I've recently started Sears and Zemansky's "University Physics"... Everything was fine until pg. 42.

Relevant Equations

...

Initially we are given the statement V_av = (x-x₀)/t, so far so good. But, we encounter the following paragraph...

"We can also get a second expression for V_av that is valid only when the acceleration is constant, so that the v-t graph is a straight line (as in Fig 2-14 - [I've omitted the graph here, it's a v-t graph with constant acceleration]) and the velocity changes at a constant rate. In this case the average velocity during any time interval is imply the arithmetic average of the velocities at the beginning and end of the interval."

For the time interval from 0 to t:

V_av = (v₀ + v)/2

I can't for the life of me figure out where the above equation comes from.

My Apologies if homework is the wrong place for this.

 

[lomidrevo]

How would you calculate an arithmetic average of two numbers, let's say 10 and 20?

 

[haruspex]

Homework Statement:: I've recently started Sears and Zemansky's "University Physics"... Everything was fine until pg. 42.
Homework Equations:: ...

Initially we are given the statement V_av = (x-x₀)/t, so far so good. But, we encounter the following paragraph...

"We can also get a second expression for V_av that is valid only when the acceleration is constant, so that the v-t graph is a straight line (as in Fig 2-14 - [I've omitted the graph here, it's a v-t graph with constant acceleration]) and the velocity changes at a constant rate. In this case the average velocity during any time interval is imply the arithmetic average of the velocities at the beginning and end of the interval."

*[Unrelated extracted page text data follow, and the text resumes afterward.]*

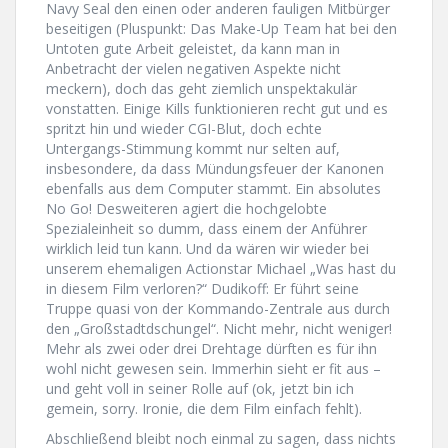
Navy Seal den einen oder anderen fauligen Mitbürger
beseitigen (Pluspunkt: Das Make-Up Team hat bei den
Untoten gute Arbeit geleistet, da kann man in
Anbetracht der vielen negativen Aspekte nicht
meckern), doch das geht ziemlich unspektakulär
vonstatten. Einige Kills funktionieren recht gut und es
spritzt hin und wieder CGI-Blut, doch echte
Untergangs-Stimmung kommt nur selten auf,
insbesondere, da dass Mündungsfeuer der Kanonen
ebenfalls aus dem Computer stammt. Ein absolutes
No Go! Desweiteren agiert die hochgelobte
Spezialeinheit so dumm, dass einem der Anführer
wirklich leid tun kann. Und da wären wir wieder bei
unserem ehemaligen Actionstar Michael „Was hast du
in diesem Film verloren?“ Dudikoff: Er führt seine
Truppe quasi von der Kommando-Zentrale aus durch
den „Großstadtdschungel“. Nicht mehr, nicht weniger!
Mehr als zwei oder drei Drehtage dürften es für ihn
wohl nicht gewesen sein. Immerhin sieht er fit aus –
und geht voll in seiner Rolle auf (ok, jetzt bin ich
gemein, sorry. Ironie, die dem Film einfach fehlt).
Abschließend bleibt noch einmal zu sagen, dass nichts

For the time interval from 0 to t:

V_av = (v₀ + v)/2

I can't for the life of me figure out where the above equation comes from.

My Apologies if homework is the wrong place for this.

The easiest way to see it is graphically. Draw a graph of velocity against time. It will be a straight line from height v₀ to height v₁. The average height is (v₀ + v₁)/2.
(The distance covered is the area underneath.)

 

[RPinPA]

They're just giving it to you as an unproven theorem. Even though average velocity is emphatically NOT defined as the average of the start and end velocities in general, in the case of uniform acceleration they are the same.

You can prove it graphically as another answer suggests. You can also derive it algebraically from the equations of uniform acceleration.

$v = v_0 + at \Rightarrow at = v - v_0$

$d = v_0t + (1/2)at^2$

So $v_{avg} = d/t = v_0 + (1/2)at = v_0 + (1/2)(v - v_0) = (1/2)(v + v_0)$

 

[mfig]

These expressions are equivalent. Perhaps it will help you to see how.

Recall that:

$a=constant \implies v(t)=at+v_0 \implies x(t) = \frac{at^2}{2} + v_0t + x_0 \tag{1}$

Now the first expression for the average velocity is:

$\frac{x_2-x_1}{t_2-t_1}\tag{2}$

If we use the third expression in (1) for the x values in (2), then this gives:

$\frac{\frac{a t_2^2}{2} + v_0t_2 + x_0 -\left(\frac{a t_1^2}{2} + v_0t_1 + x_0\right)}{t_2-t_1}\tag{3}$

This simplifies to:

$\frac{\frac{a }{2}(t_2^2 - t_1^2) + v_0(t_2-t_1)} {t_2-t_1}\tag{4}$

Now consider the second expression you give for the average velocity:

$\frac{v_1 + v_2}{2}\tag{5}$

If we use the second expression in (1) for the velocity values in (5), then we have:

$\frac{at_1 +v_0+ at_2 + v_0}{2} = \frac{a(t_1 + t_2)+ 2v_0}{2} = \frac{a(t_1 + t_2)+ 2v_0}{2} \cdot \frac{t_2-t_1}{t_2-t_1} = \frac{\frac{a }{2}(t_2^2 - t_1^2) + v_0(t_2-t_1)} {t_2-t_1}\tag{6}$

So the expressions (4) and (6) are equivalent, and therefore they both represent the average velocity over some time interval given constant acceleration.

HTH

 

[Danger Mouse]

Thanks! It does...